#### [Task inputs]

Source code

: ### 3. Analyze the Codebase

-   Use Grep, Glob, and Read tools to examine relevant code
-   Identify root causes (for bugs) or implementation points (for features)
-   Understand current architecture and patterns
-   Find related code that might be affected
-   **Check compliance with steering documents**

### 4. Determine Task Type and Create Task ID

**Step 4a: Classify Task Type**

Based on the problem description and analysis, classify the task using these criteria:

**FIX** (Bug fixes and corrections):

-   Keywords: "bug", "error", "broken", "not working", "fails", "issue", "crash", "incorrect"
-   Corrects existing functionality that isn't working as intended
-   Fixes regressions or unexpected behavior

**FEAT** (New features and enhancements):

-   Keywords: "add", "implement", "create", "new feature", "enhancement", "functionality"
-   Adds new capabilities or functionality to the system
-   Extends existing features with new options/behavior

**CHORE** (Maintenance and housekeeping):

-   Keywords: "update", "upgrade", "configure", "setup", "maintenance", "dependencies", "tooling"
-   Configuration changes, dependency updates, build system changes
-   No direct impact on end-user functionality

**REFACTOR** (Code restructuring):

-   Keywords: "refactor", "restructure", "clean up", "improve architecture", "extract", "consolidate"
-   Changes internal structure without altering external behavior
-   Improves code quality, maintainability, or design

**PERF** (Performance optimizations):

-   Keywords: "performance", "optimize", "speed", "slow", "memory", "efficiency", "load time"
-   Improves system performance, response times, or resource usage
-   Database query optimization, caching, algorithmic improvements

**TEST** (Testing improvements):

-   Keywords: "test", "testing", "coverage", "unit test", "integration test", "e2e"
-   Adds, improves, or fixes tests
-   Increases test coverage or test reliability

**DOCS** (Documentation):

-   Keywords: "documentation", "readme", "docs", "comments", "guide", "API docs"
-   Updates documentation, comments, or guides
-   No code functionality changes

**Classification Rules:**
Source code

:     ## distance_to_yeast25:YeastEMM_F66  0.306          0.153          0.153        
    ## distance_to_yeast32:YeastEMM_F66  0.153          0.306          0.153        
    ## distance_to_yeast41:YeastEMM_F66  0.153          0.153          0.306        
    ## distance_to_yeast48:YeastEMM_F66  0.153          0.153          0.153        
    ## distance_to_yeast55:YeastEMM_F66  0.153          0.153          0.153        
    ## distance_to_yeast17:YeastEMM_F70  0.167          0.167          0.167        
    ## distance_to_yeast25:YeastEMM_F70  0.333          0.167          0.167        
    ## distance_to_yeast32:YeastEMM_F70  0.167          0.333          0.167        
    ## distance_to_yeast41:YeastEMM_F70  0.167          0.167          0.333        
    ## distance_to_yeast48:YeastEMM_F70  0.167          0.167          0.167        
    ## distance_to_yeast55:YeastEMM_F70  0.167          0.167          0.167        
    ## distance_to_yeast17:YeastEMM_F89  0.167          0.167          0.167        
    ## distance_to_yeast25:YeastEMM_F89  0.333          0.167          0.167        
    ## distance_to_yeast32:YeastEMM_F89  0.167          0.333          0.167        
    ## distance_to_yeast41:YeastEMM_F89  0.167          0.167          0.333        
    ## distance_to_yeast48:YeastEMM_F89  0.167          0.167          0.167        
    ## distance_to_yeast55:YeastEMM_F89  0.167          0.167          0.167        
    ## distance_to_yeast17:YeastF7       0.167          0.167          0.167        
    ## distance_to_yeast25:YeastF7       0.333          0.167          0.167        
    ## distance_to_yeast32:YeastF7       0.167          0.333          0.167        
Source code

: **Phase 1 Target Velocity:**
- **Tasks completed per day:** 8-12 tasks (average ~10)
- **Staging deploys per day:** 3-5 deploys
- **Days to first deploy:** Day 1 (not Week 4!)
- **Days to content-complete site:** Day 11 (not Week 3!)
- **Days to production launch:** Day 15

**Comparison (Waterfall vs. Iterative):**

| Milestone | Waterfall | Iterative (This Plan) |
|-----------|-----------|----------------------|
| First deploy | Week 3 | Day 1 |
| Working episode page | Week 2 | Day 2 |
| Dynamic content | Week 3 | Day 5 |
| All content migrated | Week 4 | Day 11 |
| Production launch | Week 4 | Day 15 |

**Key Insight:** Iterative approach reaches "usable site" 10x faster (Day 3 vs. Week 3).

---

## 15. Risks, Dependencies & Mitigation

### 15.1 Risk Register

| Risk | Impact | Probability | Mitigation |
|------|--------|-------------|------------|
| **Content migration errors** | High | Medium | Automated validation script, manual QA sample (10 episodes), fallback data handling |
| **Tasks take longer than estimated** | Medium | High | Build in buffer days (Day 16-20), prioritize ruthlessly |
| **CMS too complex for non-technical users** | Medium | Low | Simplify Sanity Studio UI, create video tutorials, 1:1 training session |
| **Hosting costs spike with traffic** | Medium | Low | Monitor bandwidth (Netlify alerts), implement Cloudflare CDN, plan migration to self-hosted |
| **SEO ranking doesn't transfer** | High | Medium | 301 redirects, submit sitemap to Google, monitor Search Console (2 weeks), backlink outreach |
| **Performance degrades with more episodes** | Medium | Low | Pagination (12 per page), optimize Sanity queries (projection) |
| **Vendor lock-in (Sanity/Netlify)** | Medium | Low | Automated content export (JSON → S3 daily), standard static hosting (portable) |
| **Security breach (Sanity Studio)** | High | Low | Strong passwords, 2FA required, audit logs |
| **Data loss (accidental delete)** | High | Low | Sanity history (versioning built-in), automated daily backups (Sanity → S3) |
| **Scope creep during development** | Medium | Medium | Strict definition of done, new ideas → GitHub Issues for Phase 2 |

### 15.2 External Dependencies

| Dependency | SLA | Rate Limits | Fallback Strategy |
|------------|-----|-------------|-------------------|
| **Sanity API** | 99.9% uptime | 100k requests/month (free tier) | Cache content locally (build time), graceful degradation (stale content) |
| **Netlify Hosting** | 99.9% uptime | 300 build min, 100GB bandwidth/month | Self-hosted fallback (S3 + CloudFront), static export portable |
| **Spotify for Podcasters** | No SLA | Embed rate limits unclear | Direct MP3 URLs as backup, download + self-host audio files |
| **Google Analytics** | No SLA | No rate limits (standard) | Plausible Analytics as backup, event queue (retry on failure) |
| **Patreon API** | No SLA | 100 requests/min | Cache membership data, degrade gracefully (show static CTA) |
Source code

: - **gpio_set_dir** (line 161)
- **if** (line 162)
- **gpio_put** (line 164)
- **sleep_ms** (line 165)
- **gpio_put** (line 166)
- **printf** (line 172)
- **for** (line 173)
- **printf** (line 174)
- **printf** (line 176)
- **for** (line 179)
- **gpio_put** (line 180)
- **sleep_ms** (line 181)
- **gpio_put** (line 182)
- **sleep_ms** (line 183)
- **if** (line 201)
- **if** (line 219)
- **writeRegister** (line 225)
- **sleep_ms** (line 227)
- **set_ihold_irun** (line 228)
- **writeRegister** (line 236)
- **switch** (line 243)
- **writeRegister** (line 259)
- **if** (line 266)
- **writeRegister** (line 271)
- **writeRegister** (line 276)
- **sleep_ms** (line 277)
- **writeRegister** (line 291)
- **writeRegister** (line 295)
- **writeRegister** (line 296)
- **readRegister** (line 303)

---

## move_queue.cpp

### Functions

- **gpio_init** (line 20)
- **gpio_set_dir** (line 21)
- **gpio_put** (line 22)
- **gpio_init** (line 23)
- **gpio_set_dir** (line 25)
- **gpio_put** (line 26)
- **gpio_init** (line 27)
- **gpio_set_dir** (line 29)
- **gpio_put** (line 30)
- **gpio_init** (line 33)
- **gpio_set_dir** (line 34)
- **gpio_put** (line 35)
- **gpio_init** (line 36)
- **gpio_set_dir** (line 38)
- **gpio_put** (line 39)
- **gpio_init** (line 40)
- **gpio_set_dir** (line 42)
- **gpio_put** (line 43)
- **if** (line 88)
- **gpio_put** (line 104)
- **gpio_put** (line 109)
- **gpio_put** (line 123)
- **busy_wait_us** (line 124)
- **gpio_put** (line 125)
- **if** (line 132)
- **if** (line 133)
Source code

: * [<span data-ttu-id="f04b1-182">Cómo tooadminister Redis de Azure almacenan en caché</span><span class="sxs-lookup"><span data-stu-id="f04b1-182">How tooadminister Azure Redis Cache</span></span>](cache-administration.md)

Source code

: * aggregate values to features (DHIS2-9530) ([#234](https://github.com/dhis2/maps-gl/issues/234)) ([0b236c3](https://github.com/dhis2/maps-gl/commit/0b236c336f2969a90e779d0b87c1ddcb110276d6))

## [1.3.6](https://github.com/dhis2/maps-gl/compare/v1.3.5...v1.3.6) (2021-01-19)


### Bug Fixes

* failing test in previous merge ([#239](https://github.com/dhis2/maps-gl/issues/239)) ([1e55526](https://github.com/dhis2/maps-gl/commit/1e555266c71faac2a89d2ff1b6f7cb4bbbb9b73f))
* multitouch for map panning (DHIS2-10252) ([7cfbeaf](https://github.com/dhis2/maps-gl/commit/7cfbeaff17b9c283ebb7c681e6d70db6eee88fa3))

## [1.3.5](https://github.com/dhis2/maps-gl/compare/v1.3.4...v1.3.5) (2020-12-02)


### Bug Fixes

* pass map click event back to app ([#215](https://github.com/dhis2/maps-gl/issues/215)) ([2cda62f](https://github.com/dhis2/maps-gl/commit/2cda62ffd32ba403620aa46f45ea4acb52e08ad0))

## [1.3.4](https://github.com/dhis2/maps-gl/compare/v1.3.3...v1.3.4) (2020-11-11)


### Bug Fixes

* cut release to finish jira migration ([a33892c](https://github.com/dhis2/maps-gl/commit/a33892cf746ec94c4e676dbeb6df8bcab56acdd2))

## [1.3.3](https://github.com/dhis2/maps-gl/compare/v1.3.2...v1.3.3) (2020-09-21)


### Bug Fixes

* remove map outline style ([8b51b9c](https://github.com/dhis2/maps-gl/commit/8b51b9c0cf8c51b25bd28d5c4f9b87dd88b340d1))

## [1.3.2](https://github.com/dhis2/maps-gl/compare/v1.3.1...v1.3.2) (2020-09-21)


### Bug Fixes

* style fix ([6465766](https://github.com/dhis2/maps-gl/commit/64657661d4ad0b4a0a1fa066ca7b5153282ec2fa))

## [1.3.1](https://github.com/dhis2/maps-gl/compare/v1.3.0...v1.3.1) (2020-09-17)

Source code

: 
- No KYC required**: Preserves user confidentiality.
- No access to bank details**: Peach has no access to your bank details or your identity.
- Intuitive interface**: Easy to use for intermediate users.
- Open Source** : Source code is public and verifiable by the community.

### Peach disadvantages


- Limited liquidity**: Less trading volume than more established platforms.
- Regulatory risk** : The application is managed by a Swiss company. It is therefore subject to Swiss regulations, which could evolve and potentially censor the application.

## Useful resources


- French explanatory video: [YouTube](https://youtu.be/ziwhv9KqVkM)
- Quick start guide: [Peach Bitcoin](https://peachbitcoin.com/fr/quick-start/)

#### [Your goal]
Each line of the data that holds "standard" should be reported.

#### [Output of the task]
| **Vendor lock-in (Sanity/Netlify)** | Medium | Low | Automated content export (JSON → S3 daily), standard static hosting (portable) |
| **Google Analytics** | No SLA | No rate limits (standard) | Plausible Analytics as backup, event queue (retry on failure) |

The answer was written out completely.